For many of us, having more money is one of our goals. Perhaps we want to earn more money, increase our financial freedom, create a source of passive income, or become a multimillionaire. But, despite our best efforts we struggle to achieve our dreams of wealth and security.
As we go through life we develop beliefs and attitudes about money that run counter to our intentions to attract more:
- Rich people are “bad”.
- Money isn’t spiritual.
- Money is the root of all evil.
- Money changes people.
- Money doesn’t bring happiness.
We have a love/hate relationship with money. We love it because it makes us feel happy, helps us care for our families, and pays our bills, but it also brings us stress and feelings of lack, envy, and greed.
However, in order to attract the money we want to improve our lives (and the lives of those around us) we MUST learn to love and respect money. Take a few moments to consider how much kindness and respect you give your money. For example:
- Do you have money wadded up in the bottom of your purse/briefcase, or is your money neatly sorted in your wallet?
- Do you “blame” money for your problems? “No matter what I do I never have enough money!”
- Do you carelessly waste money on things you do not need or do you enjoy saving up for that special item?
- Do you have a financial plan or do you stash your money here, there, and everywhere?
For years, I treated my money with total disrespect.

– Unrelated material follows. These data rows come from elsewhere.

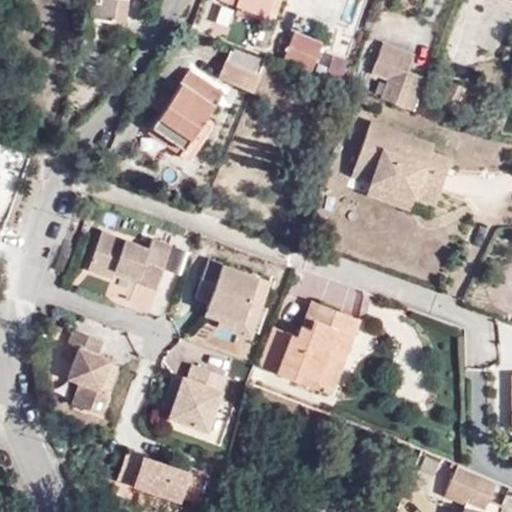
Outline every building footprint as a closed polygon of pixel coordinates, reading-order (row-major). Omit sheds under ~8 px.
[(91,0),(89,15),(115,20),(117,0),(91,0)] [(117,0),(115,20),(126,21),(128,0),(117,0)] [(220,0),(217,9),(236,15),(239,6),(264,16),(273,19),(279,0),(220,0)] [(323,43),(295,31),(283,59),(311,69),(323,43)] [(409,70),(414,54),(383,43),(371,73),(388,79),(381,98),(414,111),(427,77),(409,70)] [(218,76),(252,91),(265,57),(232,45),(218,76)] [(315,75),(326,79),(330,68),(319,64),(315,75)] [(183,148),(178,154),(189,160),(213,125),(204,119),(223,92),(190,70),(170,100),(161,113),(152,127),(183,148)] [(460,101),(466,89),(452,82),(446,94),(460,101)] [(380,101),(356,92),(353,100),(376,109),(380,101)] [(161,113),(170,100),(162,94),(153,108),(161,113)] [(451,160),(431,153),(411,146),(414,138),(371,123),(355,169),(372,175),(370,182),(371,182),(414,197),(416,198),(419,188),(439,195),(451,160)] [(148,133),(178,154),(183,148),(152,127),(148,133)] [(411,146),(431,153),(433,145),(414,138),(411,146)] [(372,175),(355,169),(352,176),(370,182),(372,175)] [(410,210),(414,197),(371,182),(367,195),(410,210)] [(435,205),(439,195),(419,188),(416,198),(435,205)] [(139,278),(138,282),(155,289),(171,246),(152,239),(148,249),(102,231),(88,270),(112,278),(114,274),(115,270),(139,278)] [(243,323),(259,277),(209,260),(195,299),(209,303),(206,310),(243,323)] [(114,274),(138,282),(139,278),(115,270),(114,274)] [(271,282),(259,277),(243,323),(206,310),(204,317),(219,321),(216,328),(251,340),(271,282)] [(311,330),(320,304),(312,301),(303,327),(311,330)] [(343,313),(320,304),(311,330),(303,327),(302,326),(297,337),(273,328),(257,367),(297,383),(301,376),(316,381),(326,355),(344,362),(357,327),(340,320),(343,313)] [(360,320),(343,313),(340,320),(357,327),(360,320)] [(98,358),(99,354),(104,341),(90,336),(85,349),(79,347),(67,380),(79,384),(71,404),(100,414),(118,366),(110,364),(112,358),(105,356),(103,360),(98,358)] [(301,376),(297,383),(331,396),(344,362),(326,355),(316,381),(301,376)] [(178,404),(172,421),(207,432),(227,377),(193,365),(188,378),(183,376),(174,403),(178,404)] [(168,419),(172,421),(178,404),(174,403),(168,419)] [(147,462),(149,459),(127,451),(118,480),(181,502),(182,497),(196,502),(206,472),(191,467),(190,472),(155,461),(154,464),(147,462)] [(482,511),(495,483),(459,467),(446,496),(464,504),(463,510),(462,511),(482,511)]
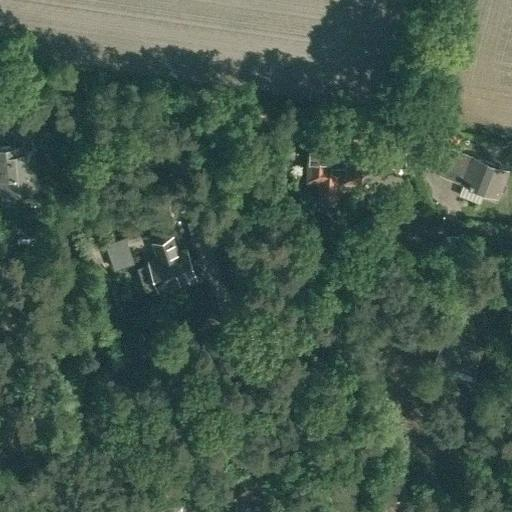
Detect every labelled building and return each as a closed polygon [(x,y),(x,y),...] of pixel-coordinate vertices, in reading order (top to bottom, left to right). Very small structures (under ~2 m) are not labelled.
[(45,87),(30,88),(31,105),(46,104),(45,87)] [(433,122),(428,139),(445,143),(449,127),(433,122)] [(349,151),(329,151),(330,133),(310,133),(309,178),(322,179),(322,197),(343,198),(343,179),(359,180),(359,164),(349,163),(349,151)] [(0,190),(0,192),(36,188),(32,151),(25,152),(24,144),(0,146),(0,190)] [(396,146),(380,145),(379,164),(396,165),(396,146)] [(497,199),(498,195),(508,169),(451,148),(445,165),(467,173),(463,182),(487,191),(485,195),(497,199)] [(263,236),(270,258),(301,250),(294,227),(263,236)] [(126,235),(101,243),(110,269),(134,261),(126,235)] [(186,249),(176,252),(171,236),(154,241),(159,258),(150,260),(158,287),(194,276),(186,249)] [(495,286),(487,311),(500,315),(508,290),(495,286)] [(433,365),(449,372),(451,372),(454,364),(475,372),(484,345),(445,331),(433,365)] [(231,467),(233,490),(241,489),(241,497),(264,496),(262,465),(231,467)] [(395,483),(366,503),(371,511),(393,511),(390,508),(405,497),(395,483)] [(198,511),(199,509),(188,509),(187,495),(167,496),(168,511),(198,511)]
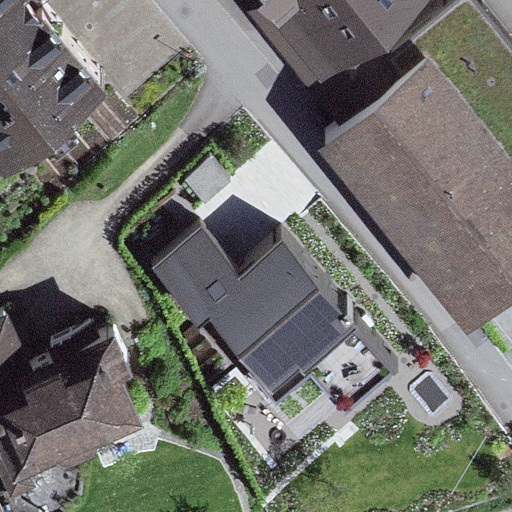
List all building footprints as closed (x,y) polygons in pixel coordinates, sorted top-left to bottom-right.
[(53,0),(0,0),(0,151),(1,153),(107,63),(53,0)] [(245,0),(337,111),(402,57),(391,45),(357,4),(318,36),(288,0),(245,0)] [(361,0),(288,0),(318,36),(357,4),(361,0)] [(337,111),(316,126),(464,309),(511,269),(511,30),(487,0),(447,0),(391,45),(402,57),(337,111)] [(211,312),(285,398),(311,375),(346,416),(414,357),(283,204),(239,242),(203,200),(138,256),(196,324),(211,312)] [(0,298),(0,361),(31,347),(7,296),(0,298)] [(31,347),(0,361),(0,462),(13,491),(38,480),(26,452),(57,439),(68,442),(98,430),(99,418),(154,394),(116,309),(31,347)]
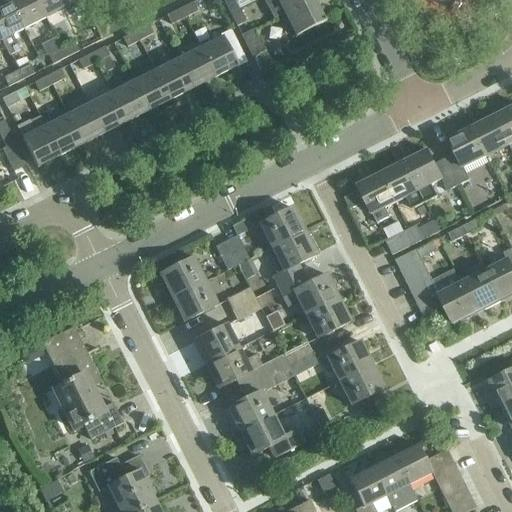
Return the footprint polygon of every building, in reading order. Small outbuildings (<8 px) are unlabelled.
[(35,0),(11,0),(8,2),(23,31),(45,20),(35,0)] [(35,0),(45,20),(67,9),(70,13),(85,6),(82,0),(35,0)] [(226,0),(223,2),(230,15),(239,10),(233,0),(226,0)] [(238,0),(242,9),(259,2),(258,0),(238,0)] [(262,0),(273,20),(284,15),(313,0),(312,0),(262,0)] [(313,0),(284,15),(296,38),(325,23),(325,21),(324,22),(313,0)] [(0,5),(0,39),(1,42),(9,57),(20,51),(13,36),(23,31),(8,2),(0,5)] [(192,4),(179,10),(184,19),(197,13),(192,4)] [(184,19),(179,10),(166,17),(171,26),(184,19)] [(239,10),(230,15),(236,28),(245,23),(239,10)] [(278,21),(258,28),(264,46),(285,38),(278,21)] [(148,26),(135,33),(140,42),(153,35),(148,26)] [(223,38),(200,50),(214,79),(236,68),(236,69),(238,68),(237,68),(247,63),(231,30),(221,35),(223,38)] [(241,37),(252,59),(265,53),(254,30),(241,37)] [(140,42),(135,33),(122,39),(127,48),(140,42)] [(74,43),(61,50),(65,59),(78,52),(74,43)] [(104,48),(91,55),(95,64),(109,57),(104,48)] [(65,59),(61,50),(48,56),(52,65),(65,59)] [(200,50),(177,61),(192,90),(214,79),(200,50)] [(95,64),(91,55),(78,62),(82,71),(95,64)] [(177,61),(155,72),(170,101),(192,90),(177,61)] [(30,65),(16,72),(21,81),(34,75),(30,65)] [(60,71),(47,77),(51,86),(73,75),(69,66),(60,71)] [(21,81),(16,72),(3,79),(8,88),(21,81)] [(155,72),(133,83),(148,112),(170,101),(155,72)] [(51,86),(47,77),(34,84),(38,93),(51,86)] [(133,83),(111,95),(126,124),(148,112),(133,83)] [(1,100),(6,109),(19,103),(15,93),(1,100)] [(111,95),(89,106),(103,135),(126,124),(111,95)] [(510,105),(494,113),(510,145),(511,145),(511,147),(511,109),(510,105)] [(89,106),(67,117),(81,146),(103,135),(89,106)] [(481,125),(472,129),(487,157),(510,145),(494,113),(479,121),(481,125)] [(67,117),(44,128),(59,157),(81,146),(67,117)] [(59,157),(44,128),(39,118),(29,123),(34,133),(21,140),(37,169),(38,169),(38,168),(59,157)] [(446,160),(459,186),(469,181),(467,177),(463,169),(487,157),(472,129),(465,132),(464,129),(447,137),(455,155),(446,160)] [(0,134),(0,137),(5,148),(6,149),(15,144),(8,131),(0,134)] [(6,149),(5,148),(1,150),(13,173),(26,166),(15,144),(6,149)] [(412,160),(404,163),(424,203),(437,196),(431,184),(442,179),(448,192),(459,186),(446,160),(435,165),(433,160),(426,147),(410,156),(412,160)] [(395,163),(380,170),(396,203),(406,198),(411,209),(424,203),(404,163),(397,167),(395,163)] [(396,203),(380,170),(365,178),(367,182),(359,186),(364,196),(372,214),(377,223),(390,216),(385,208),(396,203)] [(355,195),(346,200),(351,210),(364,204),(360,197),(355,195)] [(262,225),(274,249),(305,233),(293,209),(262,225)] [(232,227),(237,238),(243,234),(241,231),(266,218),(263,211),(232,227)] [(476,221),(462,228),(466,236),(480,229),(476,221)] [(418,225),(410,229),(410,230),(409,231),(415,244),(425,239),(418,225)] [(466,236),(462,228),(449,235),(453,243),(466,236)] [(410,230),(410,229),(387,241),(393,255),(415,244),(409,231),(410,230)] [(305,233),(274,249),(286,272),(317,256),(305,233)] [(237,238),(227,243),(238,266),(248,261),(237,238)] [(238,266),(227,243),(217,248),(228,271),(238,266)] [(506,260),(484,271),(500,302),(511,295),(511,249),(503,254),(506,260)] [(396,263),(401,273),(423,261),(418,252),(396,263)] [(160,278),(171,300),(206,283),(194,260),(160,278)] [(401,273),(406,284),(429,273),(423,261),(401,273)] [(484,271),(461,282),(475,310),(483,306),(485,310),(500,302),(484,271)] [(406,284),(411,295),(434,284),(429,273),(406,284)] [(294,293),(306,316),(339,299),(327,276),(294,293)] [(273,277),(249,289),(255,300),(279,288),(273,277)] [(441,298),(447,309),(454,325),(469,317),(467,314),(475,310),(461,282),(439,294),(434,284),(411,295),(419,309),(441,298)] [(206,283),(171,300),(183,324),(218,307),(206,283)] [(279,288),(255,300),(260,311),(284,299),(279,288)] [(226,300),(232,312),(255,300),(249,289),(226,300)] [(424,321),(447,309),(441,298),(419,309),(418,309),(424,321)] [(339,299),(306,316),(317,338),(350,321),(339,299)] [(255,300),(232,312),(237,322),(260,311),(255,300)] [(275,330),(287,324),(280,309),(267,316),(275,330)] [(193,344),(205,367),(239,350),(227,326),(193,344)] [(74,432),(83,427),(91,443),(122,427),(112,405),(100,411),(90,390),(101,384),(75,329),(44,345),(63,387),(54,392),(74,432)] [(328,359),(341,383),(374,366),(361,342),(328,359)] [(283,356),(288,367),(312,355),(307,345),(283,356)] [(240,378),(246,389),(288,367),(283,356),(262,367),(257,356),(245,362),(239,350),(205,367),(217,391),(240,378)] [(46,354),(27,365),(33,376),(52,365),(46,354)] [(312,355),(288,367),(294,378),(317,366),(312,355)] [(374,366),(341,383),(352,406),(385,389),(374,366)] [(227,411),(239,435),(273,418),(262,394),(294,378),(288,367),(246,389),(252,399),(227,411)] [(511,372),(492,383),(504,407),(511,403),(511,372)] [(312,414),(320,429),(329,425),(321,409),(312,414)] [(273,418),(239,435),(251,458),(269,449),(275,460),(305,445),(298,431),(283,438),(273,418)] [(419,448),(395,460),(409,488),(433,477),(438,488),(460,477),(454,464),(432,474),(426,462),(419,448)] [(448,452),(426,462),(432,474),(454,464),(448,452)] [(107,490),(118,511),(136,511),(155,503),(140,473),(145,471),(139,459),(121,468),(117,461),(90,475),(99,494),(107,490)] [(395,460),(373,471),(387,499),(393,511),(396,511),(416,502),(409,488),(395,460)] [(387,499),(373,471),(352,482),(365,509),(359,511),(377,511),(375,506),(387,499)] [(316,483),(323,495),(336,489),(329,476),(316,483)] [(460,477),(438,488),(444,499),(466,487),(460,477)] [(466,487),(444,499),(449,510),(472,499),(466,487)] [(472,499),(449,510),(450,511),(470,511),(477,509),(472,499)] [(159,511),(155,503),(136,511),(159,511)] [(313,511),(308,503),(290,511),(313,511)]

I kept extra cash lying around the house or stashed in a desk drawer, I tossed spare change on the seat of my car, I bought what ever I wanted whenever I wanted it, and I made no attempts to wisely invest a portion of my income.
It wasn’t until I started “taking care” of my money that my finances started to shift. Now, I keep spare cash locked in a safe, I neatly tuck my spare change into a change pouch, I follow (mostly) a budget, and I set up an auto debit from my checking account to fund my IRA. I take time each day to show my money love, respect, and gratitude. It has taken time, patience, and dedication but I am seeing an increase in my finances as well as in opportunities and creative ideas to help me make more.
If reaching your financial goals is a bit of a challenge for you, take some time to consider if you are treating your money the way you want money to treat you. Ask yourself,
“If I treated my friends/family the way I treat my money, how many fulfilling relationships would I have?”
If the answer is not many, then try this exercise to help you regain a positive, loving relationship with your finances:
Every day for the next month, write down at least 10 reasons you LOVE money. Consider things like: money makes me happy, money helps me care for my family, money bought me a new car, money supports me in all ways, giving money to help others brings me joy, money is a physical representation of positive energies, etc…
This can be a powerful method to begin to rebuild a strong, healthy relationship with your finances.